A mobile app for electronic diary management was developed along with data exchange and continuous BG signal processing software. Both components were coupled to obtain the necessary data for use in the personalized BG prediction system. Necessary data on meals, BG measurements, and other events were collected via the implemented mobile app and continuous glucose monitoring (CGM) system processing software. These data were used to tune and evaluate the BG prediction model, which included an algorithm for dynamic coefficients tuning. In the clinical study, 62 participants (GDM: n=49; control: n=13) took part in a 1-week monitoring trial during which they used the mobile app to track their meals and self-measurements of BG and CGM system for continuous BG monitoring. The data on 909 food intakes and corresponding postprandial BG curves as well as the set of patients' characteristics (eg, glycated hemoglobin, body mass index [BMI], age, and lifestyle parameters) were selected as inputs for the BG prediction models.
The prediction results by the models for BG levels 1 hour after food intake were root mean square error=0.87 mmol/L, mean absolute error=0.69 mmol/L, and mean absolute percentage error=12.8%, which correspond to an adequate prediction accuracy for BG control decisions.
The mobile app for the collection and processing of relevant data, appropriate software for CGM system signals processing, and BG prediction models were developed for a recommender system. The developed system may help improve BG control in patients with GDM; this will be the subject of evaluation in a subsequent study.
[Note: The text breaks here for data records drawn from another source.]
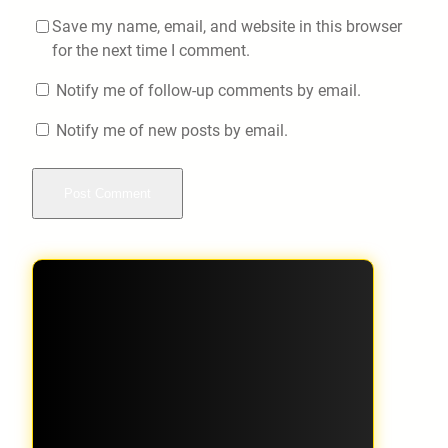
Save my name, email, and website in this browser
for the next time I comment.
Notify me of follow-up comments by email.
Notify me of new posts by email.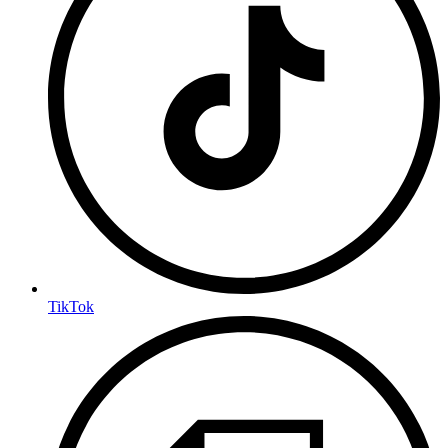
TikTok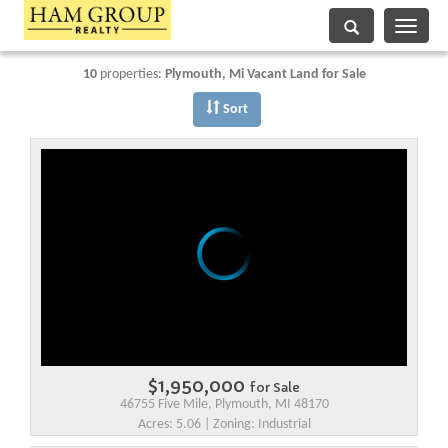
Toggle
navigati
10
properties:
Plymouth
, Mi Vacant Land for Sale
Sort
$1,950,000
for Sale
46755 Five Mile, Plymouth, MI 48170
Acres: 5.06 | Zoning: Industrial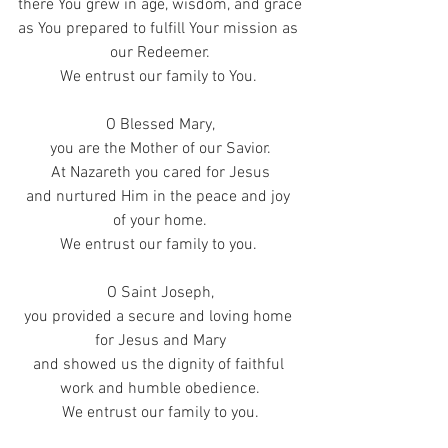
there You grew in age, wisdom, and grace
as You prepared to fulfill Your mission as 
our Redeemer.
We entrust our family to You. 
O Blessed Mary,
you are the Mother of our Savior.
At Nazareth you cared for Jesus
and nurtured Him in the peace and joy 
of your home.
We entrust our family to you. 
O Saint Joseph,
you provided a secure and loving home 
for Jesus and Mary
and showed us the dignity of faithful 
work and humble obedience.
We entrust our family to you.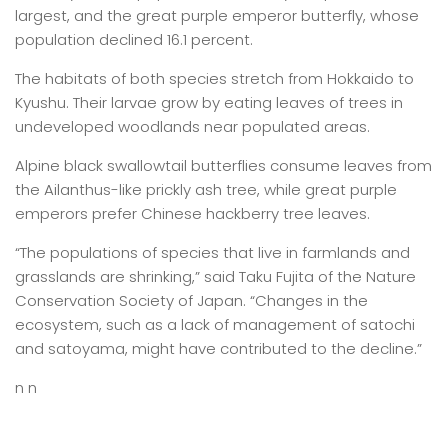
largest, and the great purple emperor butterfly, whose
population declined 16.1 percent.
The habitats of both species stretch from Hokkaido to
Kyushu. Their larvae grow by eating leaves of trees in
undeveloped woodlands near populated areas.
Alpine black swallowtail butterflies consume leaves from
the Ailanthus-like prickly ash tree, while great purple
emperors prefer Chinese hackberry tree leaves.
“The populations of species that live in farmlands and
grasslands are shrinking,” said Taku Fujita of the Nature
Conservation Society of Japan. “Changes in the
ecosystem, such as a lack of management of satochi
and satoyama, might have contributed to the decline.”
n n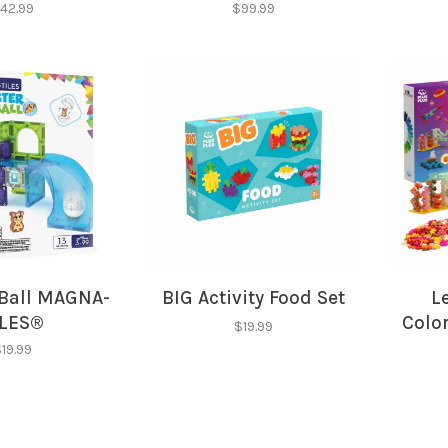
42.99
$99.99
Ball MAGNA-
BIG Activity Food Set
L
ILES®
Color
$19.99
19.99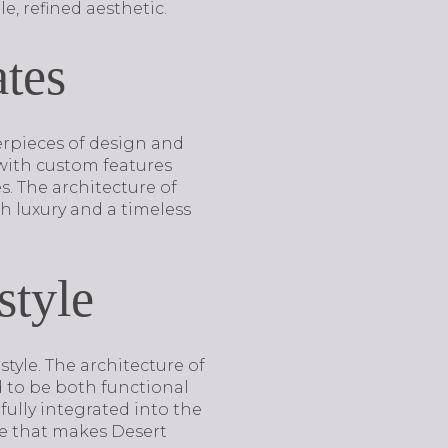
, refined aesthetic.
tes
terpieces of design and
 with custom features
. The architecture of
th luxury and a timeless
style
style. The architecture of
d to be both functional
fully integrated into the
re that makes Desert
为糖尿病患者进行个性化血糖(BG)预测是全球众多研究人员追求的重要目标。尽管有许多提议,但只有少数项目致力于开发完整的推荐系统基础设施,其中纳入了针对糖尿病患者的BG预测算法。借助移动技术开发和实施这样一个系统,对于妊娠期糖尿病(GDM)患者尤为重要,特别是考虑到在短时间内(即孕期)迅速实现这些患者的血糖充分控制具有重大意义,以及移动健康(mHealth)解决方案在短期至中期使用中通常具有较高的接受率。
本研究旨在开发包含数据处理算法、BG预测模型以及用于患者电子记录管理的合适移动应用程序的基础设施,以指导针对GDM患者基于BG预测的个性化推荐。
开发了一个用于电子日记管理的移动应用程序以及数据交换和连续BG信号处理软件。这两个组件相互耦合,以获取用于个性化BG预测系统所需的数据。通过实施的移动应用程序和连续血糖监测(CGM)系统处理软件收集有关膳食、BG测量和其他事件的必要数据。这些数据用于调整和评估BG预测模型,该模型包括动态系数调整算法。在临床研究中,62名参与者(GDM:n = 49;对照组:n = 13)参加了为期1周的监测试验,在此期间他们使用移动应用程序跟踪膳食以及自我测量的BG,并使用CGM系统进行连续BG监测。将909次食物摄入量及相应的餐后BG曲线数据以及患者特征集(如糖化血红蛋白、体重指数[BMI]、年龄和生活方式参数)作为BG预测模型的输入。
模型对进食后1小时BG水平的预测结果为均方根误差=0.87 mmol/L,平均绝对误差=0.69 mmol/L,平均绝对百分比误差=12.8%,这对于BG控制决策而言具有足够的预测准确性。
为推荐系统开发了用于收集和处理相关数据的移动应用程序、用于CGM系统信号处理的合适软件以及BG预测模型。所开发的系统可能有助于改善GDM患者的BG控制;这将是后续研究评估的主题。